A new program debuts on Sirius XM Book Radio this week: “Penguin Classics on Air,” a half-hour series devoted to the discussion and exploration of some of Penguin Classics’ 1,500-plus titles. Penguin employees will write and produce the series, and the show will air twice a week—Mondays from 3:00 to 3:30 P.M. and Thursdays from 11:30 P.M. to midnight—on Sirius 117 and XM 163.

Penguin Classics editorial director Elda Rotor, associate publisher Stephen Morrison, and senior director of academic marketing Alan Walker are hosting the show, which features conversations with scholars and other experts. For this week’s episode, “Why We Love Jane Austen,” Rotor interviews Austen scholar Juliette Wells; Walker introduces listeners to the Penguin Classic novel Excellent Women by Barbara Pym; and Morrison reads the opening to Pride and Prejudice.

The next 10 weeks’ worth of episodes include “The Noli: Jose Rizal and the Novel that Sparked the Philippine Revolution,” “A Hero of Our Time: The First Major Russian Novel?,” “Scholem Aleichem: Yiddish Classics by the Creator of Tevye from Fiddler on the Roof,” and “The Birth of Knickerbocker: Washington Irving’s A History of New York.”

“Penguin Classics on Air” is part of Penguin’s “From the Publisher’s Office,” an online network where readers can watch, listen and read content that has been created, recorded and produced by Penguin staff.

Also today, Penguin Group (USA) and Amazon announced the third annual Amazon Breakthrough Novel Award Competition. For the first time, the competition will award two grand prizes: one for general fiction and one for best young adult novel. The 2010 competition will also be open to novels that have been previously self-published. The competition runs from January 25, 2010 and until February 7 at www.amazon.com/abna.

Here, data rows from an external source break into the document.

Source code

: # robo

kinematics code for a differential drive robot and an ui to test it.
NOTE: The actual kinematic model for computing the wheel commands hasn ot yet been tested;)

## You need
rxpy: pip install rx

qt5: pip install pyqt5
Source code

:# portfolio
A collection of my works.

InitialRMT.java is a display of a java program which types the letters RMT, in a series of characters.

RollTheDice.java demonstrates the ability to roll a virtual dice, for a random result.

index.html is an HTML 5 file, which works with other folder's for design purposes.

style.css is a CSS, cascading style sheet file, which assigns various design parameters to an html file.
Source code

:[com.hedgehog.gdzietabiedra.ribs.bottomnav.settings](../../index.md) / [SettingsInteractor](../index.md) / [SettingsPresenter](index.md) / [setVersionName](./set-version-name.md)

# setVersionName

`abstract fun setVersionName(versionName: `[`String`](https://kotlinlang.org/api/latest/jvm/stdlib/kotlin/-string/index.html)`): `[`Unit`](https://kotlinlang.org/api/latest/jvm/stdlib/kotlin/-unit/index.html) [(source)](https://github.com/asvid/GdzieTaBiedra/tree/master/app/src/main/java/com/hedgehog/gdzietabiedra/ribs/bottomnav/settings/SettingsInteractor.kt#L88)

Amazon.com’s v-p of U.S. books Jeff Belle said, “By offering two grand prizes and providing additional opportunities for self-published authors, we’ll be able to support an even larger group of talented authors and their work.”

As in previous years, PW reviewers will select 50 semi-finalists for each category, and Penguin editors will choose three finalists for each award with winners receiving a publishing contract.